* [REQUIREMENT]: All of the records below should be retyped exactly, with no pictures included.

* [EXTRACTED RECORDS]:
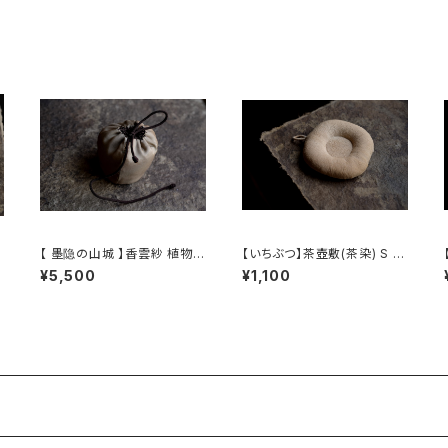
【 墨隐の山城 】香雲紗 植物染
【いちぶつ】茶壺敷(茶染) S /
仕覆 めカップ袋 【 Ink & Mo
【Ichibutu】Teapot Coaste
沸
¥5,500
¥1,100
untain Tea Atelier】Tea C
r S
addy Pouch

* [SOLVED EXERCISE]:
【 墨隐の山城 】香雲紗 植物染
【いちぶつ】茶壺敷(茶染) S /
仕覆 めカップ袋 【 Ink & Mo
【Ichibutu】Teapot Coaste
沸
¥5,500
¥1,100
untain Tea Atelier】Tea C
r S
addy Pouch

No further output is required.